SUPPLIED DATA –
#####

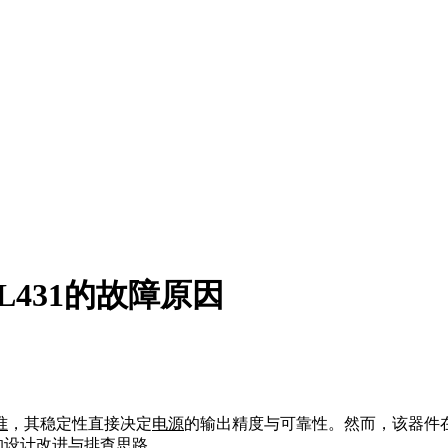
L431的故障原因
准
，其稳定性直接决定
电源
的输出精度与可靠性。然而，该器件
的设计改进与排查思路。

#####

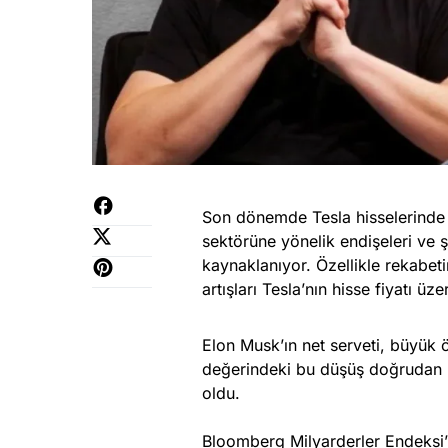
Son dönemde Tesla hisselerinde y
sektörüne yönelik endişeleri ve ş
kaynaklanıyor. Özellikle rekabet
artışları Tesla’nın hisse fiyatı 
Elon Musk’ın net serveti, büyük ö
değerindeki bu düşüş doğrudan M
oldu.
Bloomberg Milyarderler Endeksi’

#####

Within the listing above, copy each line that has the string "Tesla".

EXERCISE RESULT –
Son dönemde Tesla hisselerinde y
artışları Tesla’nın hisse fiyatı 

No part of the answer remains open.